* _Problem to work on_: Only lines below containing the string "również" should be counted; please give that count by itself.

Page-level text extractions
========================

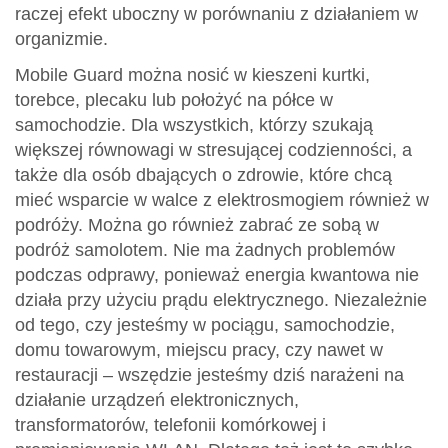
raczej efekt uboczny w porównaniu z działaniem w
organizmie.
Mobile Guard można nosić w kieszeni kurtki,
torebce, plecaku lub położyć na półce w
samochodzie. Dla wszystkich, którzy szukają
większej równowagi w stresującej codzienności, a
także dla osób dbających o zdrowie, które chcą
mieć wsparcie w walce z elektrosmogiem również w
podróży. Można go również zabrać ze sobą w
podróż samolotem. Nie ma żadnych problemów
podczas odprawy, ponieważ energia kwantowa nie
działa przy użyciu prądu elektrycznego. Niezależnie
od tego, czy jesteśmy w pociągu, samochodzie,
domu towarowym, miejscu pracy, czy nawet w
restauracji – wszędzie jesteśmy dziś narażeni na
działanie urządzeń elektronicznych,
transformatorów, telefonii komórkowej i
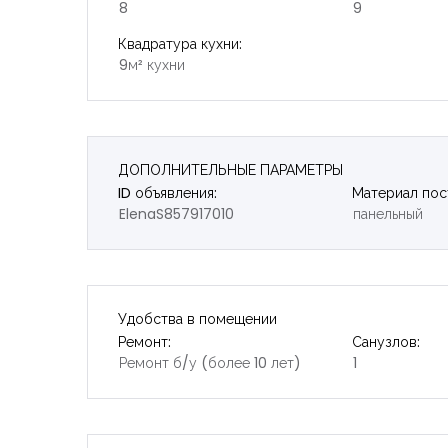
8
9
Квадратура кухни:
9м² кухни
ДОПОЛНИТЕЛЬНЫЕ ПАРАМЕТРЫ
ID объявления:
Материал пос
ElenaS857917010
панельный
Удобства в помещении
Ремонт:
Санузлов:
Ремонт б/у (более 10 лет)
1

========================

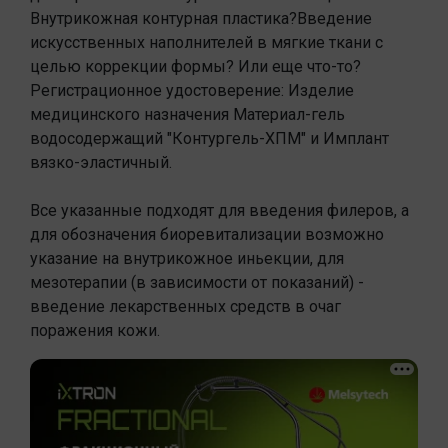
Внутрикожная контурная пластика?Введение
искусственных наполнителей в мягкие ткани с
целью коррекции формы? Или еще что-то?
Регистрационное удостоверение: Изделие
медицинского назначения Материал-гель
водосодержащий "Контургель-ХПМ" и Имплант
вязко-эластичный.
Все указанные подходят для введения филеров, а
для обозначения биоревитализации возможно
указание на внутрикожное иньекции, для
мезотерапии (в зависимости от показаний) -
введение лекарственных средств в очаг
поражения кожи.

========================

* _Output below_: 2